Ну вот, доигралась, сейчас возьмет мясницкий тесак и разделает на гуляш.

– Убьете? – бросила с вызовом, а сама от страха задрожала.

– Нет. Я уже говорил, что не убью. Кара.

Я открыла рот, чтобы возразить, но он на меня так посмотрел, что слова в горле застряли.

– С этого дня, Кара, ты не распоряжаешься больше своей жизнью. Теперь ты принадлежишь мне.

– Будете, как обезьянку на поводке, таскать? – вспомнила слова того козла.

– Захочу и буду. Ты и есть обезьянка, маленькая, гадкая обезьянка, которой нужна дрессировка. Девушки не вылезают в окна, не валяются в грязи и не бегают по паркам ночью. Если по-другому не понимаешь, и на поводок посажу.

Черт, не шутит ведь и правда посадит.

– Пей какао, остынет.

– Обезьянки какао не пьют, – прошептала я и быстро схватила кружку, сделав глоток, когда увидела взгляд Романова. Обожглась, поперхнулась и закашлялась.

– Моя обезьянка будет и какао пить, и под шарманку плясать, если прикажу.

Если прикажу…

Со мной никогда никто так не говорил, никто меня не бил и не обижал.

Все. Поняла вдруг, что все. Не могу больше храбриться. Спрятала лицо в ладонях и разрыдалась, ревела так, что в груди стало больно.

Романов встал изо стола, я не видела ничего из-за ладоней, услышала, как стул отодвинулся. Он снова поднял меня на руки. Я попыталась вырваться, но Романов сказал:

– Тш-ш-ш, спать пора.

Он меня нес куда-то, но не в мою комнату, поднялся по лестнице на второй этаж и зашел в огромную спальню. Положил на кровать. Накрыл одеялом.

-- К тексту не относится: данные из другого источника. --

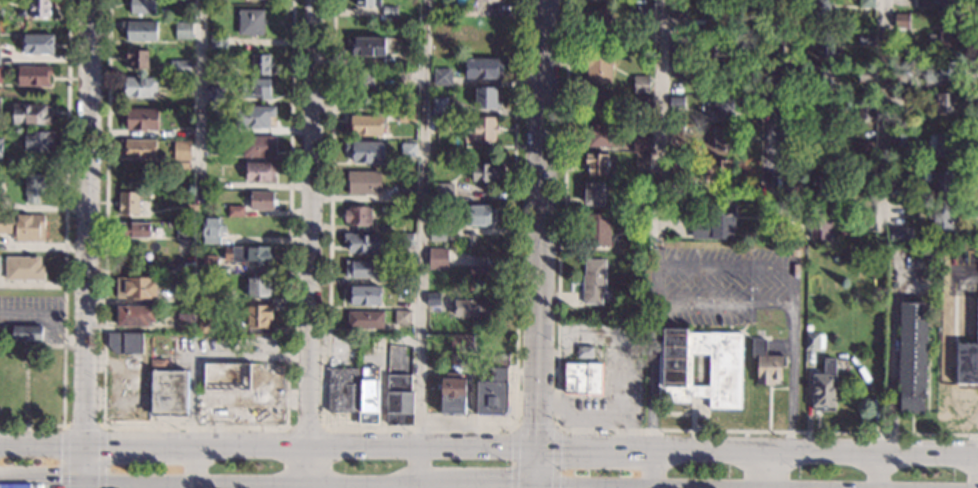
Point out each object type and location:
building: (485, 0)
building: (181, 1)
building: (217, 1)
building: (713, 1)
building: (679, 2)
building: (368, 3)
building: (452, 3)
building: (867, 3)
building: (939, 4)
building: (39, 7)
building: (142, 7)
building: (390, 10)
building: (822, 10)
building: (468, 11)
building: (678, 13)
building: (187, 15)
building: (643, 15)
building: (597, 17)
building: (721, 20)
building: (902, 20)
building: (251, 21)
building: (441, 25)
building: (183, 29)
building: (140, 30)
building: (944, 37)
building: (866, 38)
building: (218, 41)
building: (38, 43)
building: (678, 43)
building: (826, 44)
building: (367, 46)
building: (442, 47)
building: (714, 49)
building: (138, 57)
building: (411, 58)
building: (216, 59)
building: (260, 64)
building: (903, 64)
building: (182, 67)
building: (600, 67)
building: (484, 68)
building: (948, 69)
building: (679, 70)
building: (0, 74)
building: (405, 74)
building: (866, 74)
building: (33, 75)
building: (442, 77)
building: (720, 79)
building: (823, 79)
building: (362, 80)
building: (182, 83)
building: (641, 84)
building: (137, 86)
building: (256, 88)
building: (899, 94)
building: (215, 95)
building: (487, 98)
road: (201, 100)
building: (676, 101)
building: (643, 102)
building: (945, 102)
building: (191, 103)
building: (605, 103)
building: (440, 105)
building: (723, 107)
building: (866, 110)
building: (0, 112)
building: (407, 112)
building: (31, 114)
road: (768, 114)
building: (253, 116)
building: (141, 118)
road: (885, 118)
road: (659, 119)
building: (820, 119)
building: (442, 123)
building: (364, 125)
building: (676, 128)
building: (482, 130)
building: (604, 134)
building: (723, 137)
building: (899, 137)
building: (40, 141)
building: (642, 143)
building: (942, 143)
building: (216, 144)
building: (1, 146)
building: (258, 146)
building: (865, 148)
building: (137, 149)
building: (408, 150)
building: (366, 151)
building: (821, 152)
building: (182, 154)
building: (643, 159)
building: (597, 163)
building: (675, 164)
building: (714, 169)
building: (260, 171)
building: (486, 172)
building: (898, 174)
building: (865, 180)
building: (940, 181)
building: (212, 182)
building: (364, 182)
building: (34, 187)
building: (819, 187)
building: (640, 189)
building: (443, 191)
building: (594, 193)
building: (406, 197)
building: (262, 200)
building: (128, 202)
building: (192, 211)
building: (236, 211)
building: (479, 215)
building: (358, 216)
building: (943, 216)
building: (863, 218)
building: (716, 223)
road: (313, 225)
building: (819, 225)
building: (23, 226)
road: (540, 226)
building: (134, 229)
building: (184, 230)
building: (212, 230)
building: (597, 230)
building: (438, 233)
building: (901, 235)
building: (405, 239)
building: (362, 243)
road: (66, 244)
road: (87, 244)
road: (421, 244)
building: (250, 255)
building: (438, 258)
building: (206, 264)
road: (726, 266)
building: (24, 268)
building: (361, 268)
building: (480, 271)
road: (967, 275)
building: (407, 277)
building: (594, 281)
building: (259, 286)
building: (136, 287)
building: (403, 292)
building: (187, 294)
building: (209, 294)
building: (364, 295)
building: (432, 298)
building: (475, 307)
building: (135, 315)
building: (258, 315)
building: (402, 317)
building: (752, 318)
road: (47, 319)
building: (365, 319)
building: (186, 321)
building: (205, 324)
building: (27, 332)
building: (127, 341)
building: (811, 341)
building: (462, 342)
road: (619, 351)
building: (585, 352)
building: (912, 355)
building: (968, 355)
road: (252, 357)
road: (895, 359)
building: (157, 362)
building: (766, 363)
building: (725, 369)
building: (226, 377)
building: (583, 379)
building: (342, 389)
building: (369, 389)
building: (824, 390)
building: (167, 392)
building: (453, 393)
building: (492, 393)
building: (399, 400)
building: (431, 400)
road: (580, 405)
road: (191, 412)
road: (557, 423)
road: (84, 426)
road: (196, 427)
road: (306, 427)
road: (422, 428)
road: (536, 428)
building: (602, 431)
traffic signals: (84, 442)
road: (154, 444)
road: (423, 451)
traffic signals: (538, 452)
road: (758, 455)
road: (744, 459)
road: (967, 461)
road: (308, 467)
road: (538, 469)
road: (651, 470)
road: (765, 471)
road: (876, 472)
traffic signals: (85, 483)
road: (153, 483)
road: (366, 484)
road: (308, 486)
road: (427, 486)
road: (480, 486)
road: (538, 487)
traffic signals: (538, 487)
road: (651, 487)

– Эта комната через стенку от моей, попытаешься сбежать, я услышу.

Прежде чем выйти, Романов задернул портьеры. В комнате стало темно. Он вышел, закрыл за собой дверь, но не запер. А я так и плакала, пока не провалилась в сон.

Глава 9

Отец обманывал, когда говорил, что время лечит. Нет, боль от разлуки не проходила. Я неделю провалялась в кровати, меня не трогали, не велели заниматься, не пичкали едой, даже Квазиморда не заходила. Я просто лежала и ревела, целыми днями. Просыпалась, плелась в ванную, чистила зубы, умывалась и возвращалась в кровать. В восемь утра приходила медсестра в белой форме, от нее пахло свежестью и чистотой. Она делала мне уколы, обрабатывала вонючей мазью синяки и ссадины, меняла повязки. Потом приносили завтрак, и до обеда я была предоставлена самой себе. В комнате на стене висела плазма, но я из упрямства не спрашивала, где пульт, да и, прямо скажем, не надеялась, что мне его дадут. Поэтому вспоминала родителей, прокручивала в голове все, что могла.

Как в парк вместе ходили. Отец выкупил его на целый день только для нас. Мы катались на всех аттракционах, даже страшных, куда детям нельзя, как мама испугалась и не пошла с нами на «Свободное падение», а я визжала до одури от страха и восторга, когда кресла на скорости летели вниз. Потом обедали в ресторане, где все блюда словно сбежали из сказки. У гамбургера была красная с белыми крапинками булочка, съедобная подделка под шапку мухомора, а сыр внутри ядовитого синего цвета. Это был самый счастливый день в моей жизни, через месяц мама умерла.

Я подскочила на кровати, как ужаленная. Годовщина! Скоро годовщина маминой смерти! Мы с отцом восемь лет ездили на кладбище в каждую годовщину, провозили белые розы. Мамины любимые.

Слезы только угасли, а теперь потекли вновь. До годовщины оставался месяц. Всего лишь месяц, и за него мне надо или сбежать, или убедить монстра, чтобы свозил меня на кладбище. Хотя вариант с побегом уже не казался привлекательным, после того как меня чуть не изнасиловали. Значит, придется играть по правилам Романова, по крайней мере, какое-то время.